--- begin TEXT EXTRACT ---

He’s the kind of man you expect to see storming a barricade, not sitting in a boardroom explaining data aggregation to people who think “transparency” is something you print on a slide deck.
When I asked him how he was doing, he gave the most honest answer I’ve heard from a CEO all year: “I’m doing well, considering it’s 7 p.m. on a Friday and I’ve been working throughout August.” Translation: I’m trying to save an industry that doesn’t think it needs saving.
The Man Who Traded Protests for Pixels
Fosci’s résumé reads like an indie film with too much caffeine: kicked out of Congress for mouthing off, nearly killed in the jungle, then found at Occupy London, fighting “the system.” Somewhere along the way, he realized that if you want to dismantle an empire, sometimes you have to infiltrate it.
“I’ve had an interesting career,” he told me, sounding more amused than proud. “When you know the law and you have a passion for justice and social issues, you just follow whatever you feel is the most interesting career path where you can make an impact.”
He followed that path straight into advertising—the most efficient propaganda machine ever built. But his reason wasn’t to sell more shampoo. It was to test a heresy: that you could have effective advertising without sharing billions or trillions of data points with anyone who wants them.

--- end TEXT EXTRACT ---

Please reproduce everything in the Fosci profile from "He’s the kind" down to "it needs saving.", putting "founder" wherever "CEO" appears.

--- begin GIVEN INFORMATION ---

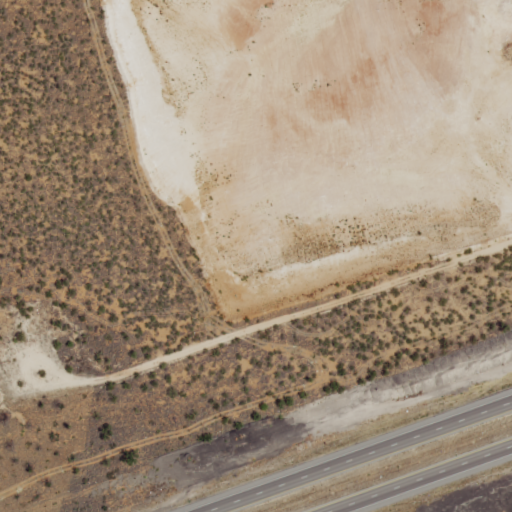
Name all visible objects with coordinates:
road: (256, 333)
road: (359, 456)
road: (420, 478)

--- end GIVEN INFORMATION ---

TASK OUTPUT
He’s the kind of man you expect to see storming a barricade, not sitting in a boardroom explaining data aggregation to people who think “transparency” is something you print on a slide deck.
When I asked him how he was doing, he gave the most honest answer I’ve heard from a founder all year: “I’m doing well, considering it’s 7 p.m. on a Friday and I’ve been working throughout August.” Translation: I’m trying to save an industry that doesn’t think it needs saving.